When we hear the word surrender, many of us recoil. Never. I have understanding. I have agency. Yes, of course you do. We all do, and we must never surrender that. But surrender in this instance means that after we’ve reached the limits of our intellect, our physical strength, and our emotional strength, we turn with humility to the Source of All. The Creator.
Not only the season, but that moment in history, that turning point, where solutions based on logic alone are sought but never quite found, where ideas, even those proffered by so-called experts, are never enough.
Humility is required. Liberation from the idols of the moment is required. From lust for wealth, from fear of public opinion, from status-seeking, from trading timeless wisdom for the dross of popular culture, and from baseless hatred.
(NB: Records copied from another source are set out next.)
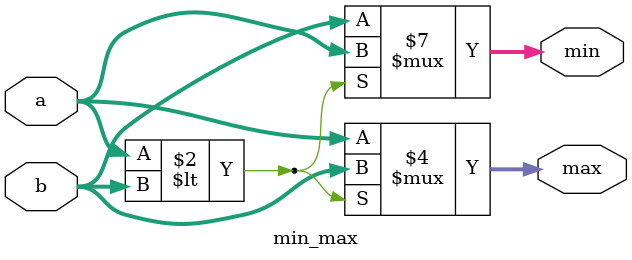
<source format=v>
module min_max (
    input [7:0] a,
    input [7:0] b,
    output reg [7:0] min,
    output reg [7:0] max
);

    always @(*) begin
        if (a < b) begin
            min = a;
            max = b;
        end else begin
            min = b;
            max = a;
        end
    end
endmodule

</source>
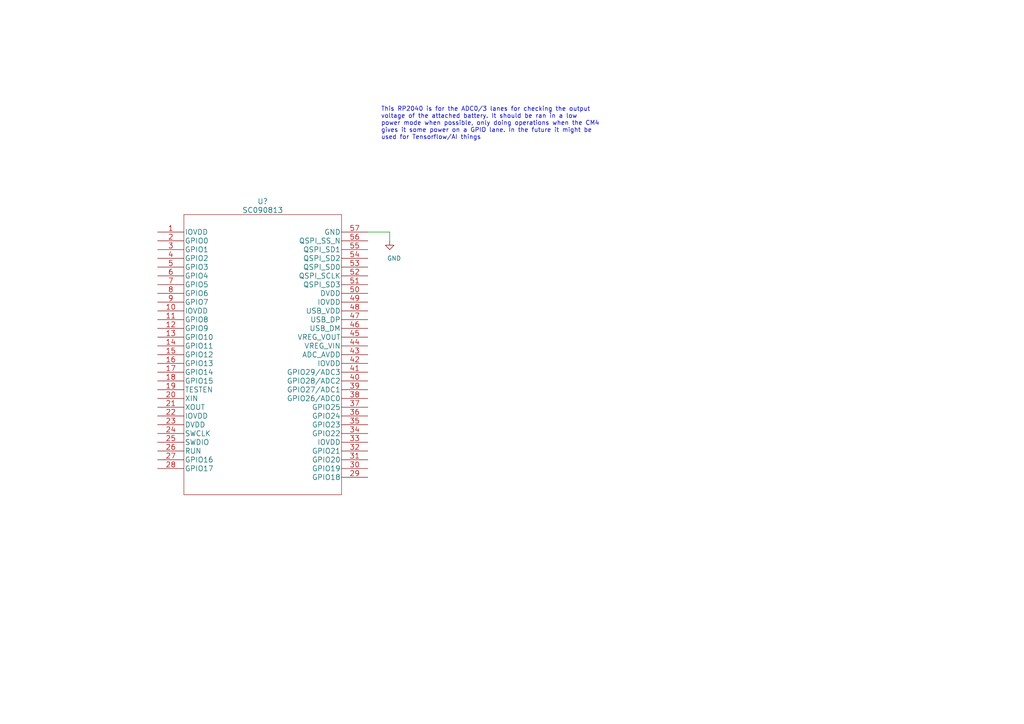
<source format=kicad_sch>
(kicad_sch (version 20220104) (generator eeschema)

  (uuid b23cb1d4-319b-4791-9e78-1a769e4f6988)

  (paper "A4")

  


  (wire (pts (xy 113.03 67.31) (xy 113.03 69.85))
    (stroke (width 0) (type default))
    (uuid c8d6cad6-43c4-4c2f-ae63-b22b5159d6e2)
  )
  (wire (pts (xy 106.68 67.31) (xy 113.03 67.31))
    (stroke (width 0) (type default))
    (uuid f208a5f2-4adc-48c7-a5fd-29584f37ad20)
  )

  (text "This RP2040 is for the ADC0/3 lanes for checking the output\nvoltage of the attached battery. It should be ran in a low\npower mode when possible, only doing operations when the CM4\ngives it some power on a GPIO lane. In the future it might be\nused for Tensorflow/AI things"
    (at 110.49 40.64 0)
    (effects (font (size 1.27 1.27)) (justify left bottom))
    (uuid 80317078-d510-463a-a927-14dd7da7a98e)
  )

  (symbol (lib_id "power:GND") (at 113.03 69.85 0) (unit 1)
    (in_bom yes) (on_board yes)
    (uuid 12c435e3-2f20-405c-8bf9-bf9c33f473a8)
    (property "Reference" "#PWR?" (id 0) (at 113.03 76.2 0)
      (effects (font (size 1.27 1.27)) hide)
    )
    (property "Value" "GND" (id 1) (at 114.3 74.93 0)
      (effects (font (size 1.27 1.27)))
    )
    (property "Footprint" "" (id 2) (at 113.03 69.85 0)
      (effects (font (size 1.27 1.27)) hide)
    )
    (property "Datasheet" "" (id 3) (at 113.03 69.85 0)
      (effects (font (size 1.27 1.27)) hide)
    )
    (pin "1" (uuid fc476a5d-b43c-422f-98a4-76811160fd62))
  )

  (symbol (lib_id "RP2040:SC090813") (at 45.72 67.31 0) (unit 1)
    (in_bom yes) (on_board yes) (fields_autoplaced)
    (uuid 4f405238-565e-4a50-9864-4b89533f4620)
    (property "Reference" "U?" (id 0) (at 76.2 58.42 0)
      (effects (font (size 1.524 1.524)))
    )
    (property "Value" "SC090813" (id 1) (at 76.2 60.96 0)
      (effects (font (size 1.524 1.524)))
    )
    (property "Footprint" "RP2040:RP2040" (id 2) (at 76.2 61.214 0)
      (effects (font (size 1.524 1.524)) hide)
    )
    (property "Datasheet" "" (id 3) (at 45.72 67.31 0)
      (effects (font (size 1.524 1.524)))
    )
    (pin "1" (uuid 385e7d70-7dce-4ec1-aff9-2a3a132c9379))
    (pin "10" (uuid cb484e34-9a53-4655-ade8-a081f00e97ad))
    (pin "11" (uuid 5268ccf2-c472-4023-be8f-a646f17ef0ca))
    (pin "12" (uuid ea8bc44d-b6d8-44e8-955c-e75c8668084b))
    (pin "13" (uuid bf51f750-062f-4841-a57e-5ac6a2345375))
    (pin "14" (uuid 949eb22c-7907-4ac5-b9a8-0735981eaa10))
    (pin "15" (uuid 2d32b13d-84d1-4b87-aa0e-ea31c2f23627))
    (pin "16" (uuid c5b2172d-984e-4cd2-b010-b461a14d3863))
    (pin "17" (uuid f129f63c-157c-4998-8a61-1262a8cf2956))
    (pin "18" (uuid ecfbfff9-1a3d-4cfa-886e-510c1e47e42b))
    (pin "19" (uuid 21b745dc-5867-4646-ba68-8929b8ea903b))
    (pin "2" (uuid 3d511a15-ef27-411a-8b32-92e1b101e3ec))
    (pin "20" (uuid cf7c3643-08a1-4f6f-9626-2d0bdcc0fef7))
    (pin "21" (uuid d12eccd8-42a3-4438-88dc-2efedc7b1a95))
    (pin "22" (uuid a490a4cf-81ce-4dcf-bb87-e31807212b86))
    (pin "23" (uuid 23fc3c99-4da7-47f7-ac6d-6b09829b3c33))
    (pin "24" (uuid fe8af85e-b574-42f1-b946-f8eb24310d2e))
    (pin "25" (uuid 8fe6cc1b-3b45-4033-8c0d-0b86c77ee507))
    (pin "26" (uuid 20b82f41-1f0e-4359-8638-8a5c311219ae))
    (pin "27" (uuid ef9c34f5-de0e-4273-93ee-4267644d353f))
    (pin "28" (uuid 60f31100-9ca6-466e-bd32-aaaaecee9461))
    (pin "29" (uuid f94bc9ee-1032-43d3-8e2d-b8951f6dee01))
    (pin "3" (uuid e7f4dbda-cb41-4b65-bf4c-6cae36d7da03))
    (pin "30" (uuid 1160d3e9-d132-4d97-94de-cd52b9ed42e1))
    (pin "31" (uuid a00c4b82-5fea-4242-8af2-7f93ef216b29))
    (pin "32" (uuid d75c8e2a-ac6f-4f09-bf6d-74e469654308))
    (pin "33" (uuid 7c08b291-74b1-447e-b1aa-b36e8917bf8f))
    (pin "34" (uuid 75010fba-fc55-46de-8b3e-9ca2c2257124))
    (pin "35" (uuid 1596658e-f0fd-46f1-8cb8-2a6665a3ce72))
    (pin "36" (uuid 1eab3a65-6132-4bd0-9776-bf463148f9f9))
    (pin "37" (uuid 948fda72-e713-4c36-92bd-546769a548af))
    (pin "38" (uuid 1518e61d-681b-4f33-893e-7555f50f56ca))
    (pin "39" (uuid d1b18664-9f72-4f3d-b4b5-80e100ef6fb6))
    (pin "4" (uuid 4f9630dc-e6a3-402e-8ba9-bda68427f70a))
    (pin "40" (uuid 6d67d532-befd-4f96-b7c8-e22f1c5d822f))
    (pin "41" (uuid ecd857c5-f076-4123-b8e3-5ba004ee7d24))
    (pin "42" (uuid b3b27d43-79d1-4447-b50f-35c2fafd0b13))
    (pin "43" (uuid 9cd1f564-bf2e-46b0-99ae-fcac45566eb0))
    (pin "44" (uuid 92bb9456-b1cc-418f-8c51-c6a95397b249))
    (pin "45" (uuid deea3887-9632-4825-9600-546c6ceabe7e))
    (pin "46" (uuid b7f0255f-3182-45e9-87fb-a3088b0f37d9))
    (pin "47" (uuid 7d074996-357e-4ff3-a5df-eb9b65ef351c))
    (pin "48" (uuid e7000408-fc48-4845-a816-9280c87c8cf2))
    (pin "49" (uuid 3caf155a-ed67-4a7f-9db6-83c4e46c85aa))
    (pin "5" (uuid 8367a5e8-f69f-4c5a-84b8-70eb7063f435))
    (pin "50" (uuid 10a3c32f-7726-4c59-ad9a-a7caa36873d2))
    (pin "51" (uuid d25126cb-f4b2-4aff-b82e-a54f54a942f3))
    (pin "52" (uuid 499e1d7a-47d6-426c-bf40-0759bd38d167))
    (pin "53" (uuid e55d7b34-8d2c-448d-aacb-35bb81977d58))
    (pin "54" (uuid eeb98901-71c2-438c-807d-0da15bcc9f4f))
    (pin "55" (uuid 6eb7221c-c191-4dc6-8cfb-e71f1b08d9e2))
    (pin "56" (uuid 77d01919-980e-4761-845b-bc645e0b611b))
    (pin "57" (uuid 9f4e8f08-7263-443c-8a41-1da2001a26ad))
    (pin "6" (uuid 5c8d162c-0cd7-41ee-b213-4490463ae58c))
    (pin "7" (uuid 11bd6d41-f0ca-4ff7-9382-459ab758fbde))
    (pin "8" (uuid c5b7fd40-cd27-4872-9d8b-59c47f41ecb5))
    (pin "9" (uuid e7487761-d230-4d8f-97f9-ebab3f011ce4))
  )
)

</source>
As I enter the holiday of Passover, I will consider what steps I will take, what “sheep” I will bring into my home, tie to my bedpost, and which of my own idolatries I will disavow.
What will spur me on to that end?
The knowledge that my forebears celebrated Passover for over 3,300 years. The pride and gratitude I feel for Jewish continuity. Watching my children and grandchildren follow in my footsteps. And the memory of my small personal Seder, as I walked down my old street, watching my friend Blair’s mother vacuum her rug, knowing that however it was done, Passover was still being observed.
Remembering too how I shrugged off my resentments then, and came to understand that the actions we take, from the illuminated prayers of the holiest of us to biting into a piece of unleavened bread, are all means toward hope.
Toward the beautiful things in store for all humanity.